According to Ulrich (2014), the process is gradual and goes through phases before confirming the currency formation process, it is impossible for any type of object, whether physical or virtual, to establish itself quickly as a means of financial exchange; a good can only achieve this status if it has already obtained some value as a commodity. It is necessary to have had some use as a commodity, only then to start functioning as a means of exchange. There must be a value of use prior to the value of the medium of exchange.

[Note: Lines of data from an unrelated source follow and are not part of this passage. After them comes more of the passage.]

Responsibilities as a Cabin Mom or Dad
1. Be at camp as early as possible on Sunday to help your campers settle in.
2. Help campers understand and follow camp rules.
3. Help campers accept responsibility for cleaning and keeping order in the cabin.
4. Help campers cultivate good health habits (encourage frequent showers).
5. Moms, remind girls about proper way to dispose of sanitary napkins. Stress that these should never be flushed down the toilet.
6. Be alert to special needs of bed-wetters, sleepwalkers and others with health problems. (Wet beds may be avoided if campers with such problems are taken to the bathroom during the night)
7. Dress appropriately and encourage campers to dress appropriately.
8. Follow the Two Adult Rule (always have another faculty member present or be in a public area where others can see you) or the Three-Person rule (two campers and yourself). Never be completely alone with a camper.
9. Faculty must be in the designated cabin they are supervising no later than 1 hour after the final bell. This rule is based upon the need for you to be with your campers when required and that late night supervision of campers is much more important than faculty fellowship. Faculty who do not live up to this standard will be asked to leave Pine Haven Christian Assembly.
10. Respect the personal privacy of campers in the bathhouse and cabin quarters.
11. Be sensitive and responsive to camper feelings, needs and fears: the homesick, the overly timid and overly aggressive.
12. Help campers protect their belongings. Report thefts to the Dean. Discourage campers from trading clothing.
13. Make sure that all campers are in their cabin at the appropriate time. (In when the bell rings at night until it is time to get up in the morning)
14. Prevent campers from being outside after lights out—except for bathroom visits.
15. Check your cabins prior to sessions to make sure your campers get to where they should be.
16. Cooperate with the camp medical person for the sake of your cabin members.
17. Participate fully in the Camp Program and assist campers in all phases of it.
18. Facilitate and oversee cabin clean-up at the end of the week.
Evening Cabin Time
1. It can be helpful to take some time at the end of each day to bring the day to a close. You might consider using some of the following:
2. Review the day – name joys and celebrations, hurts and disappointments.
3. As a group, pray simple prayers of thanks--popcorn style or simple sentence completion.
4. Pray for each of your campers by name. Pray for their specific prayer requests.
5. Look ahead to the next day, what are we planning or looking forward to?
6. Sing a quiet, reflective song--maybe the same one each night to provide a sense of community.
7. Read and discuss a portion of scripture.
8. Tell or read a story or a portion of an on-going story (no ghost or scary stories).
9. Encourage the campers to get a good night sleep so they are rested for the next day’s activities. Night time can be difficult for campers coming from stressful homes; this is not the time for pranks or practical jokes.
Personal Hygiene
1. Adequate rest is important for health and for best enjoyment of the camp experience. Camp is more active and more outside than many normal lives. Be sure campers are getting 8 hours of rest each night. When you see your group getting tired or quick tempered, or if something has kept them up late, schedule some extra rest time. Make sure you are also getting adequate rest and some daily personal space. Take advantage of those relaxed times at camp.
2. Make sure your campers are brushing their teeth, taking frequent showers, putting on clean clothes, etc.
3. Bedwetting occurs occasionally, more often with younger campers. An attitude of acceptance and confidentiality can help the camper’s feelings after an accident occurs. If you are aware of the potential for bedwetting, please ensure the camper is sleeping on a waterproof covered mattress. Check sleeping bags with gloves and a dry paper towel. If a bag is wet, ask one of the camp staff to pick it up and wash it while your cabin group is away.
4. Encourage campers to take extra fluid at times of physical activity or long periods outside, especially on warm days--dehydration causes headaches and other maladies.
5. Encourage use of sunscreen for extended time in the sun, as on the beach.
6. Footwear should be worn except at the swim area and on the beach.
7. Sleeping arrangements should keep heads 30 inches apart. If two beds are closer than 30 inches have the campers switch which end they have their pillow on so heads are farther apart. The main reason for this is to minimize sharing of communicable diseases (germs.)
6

CRYPTOCURRENCIES BITCOIN IN NUMBERS

To demonstrate the strength and potential of the cryptocurrency, data and information have been compiled that prove that the Bitcoin system has been reaching impressive user marks and constant rates of financial movement. Over the past few years, society has shared news about a new virtual payment system and from this, the interest and curiosity to discover this new tool has led individuals to promote physical and virtual structures to expand the Bitcoin system. Companies specializing in foreign exchange were formed, as well as websites and online forums specialized in transmitting information about bitcoin, thus generating content for this expansion to take place. It is possible to see in Graph 1, that the number of users of wallets in the integrated Bitcoin system,

had an expressive boom reaching the mark of approximately 7.8 million users.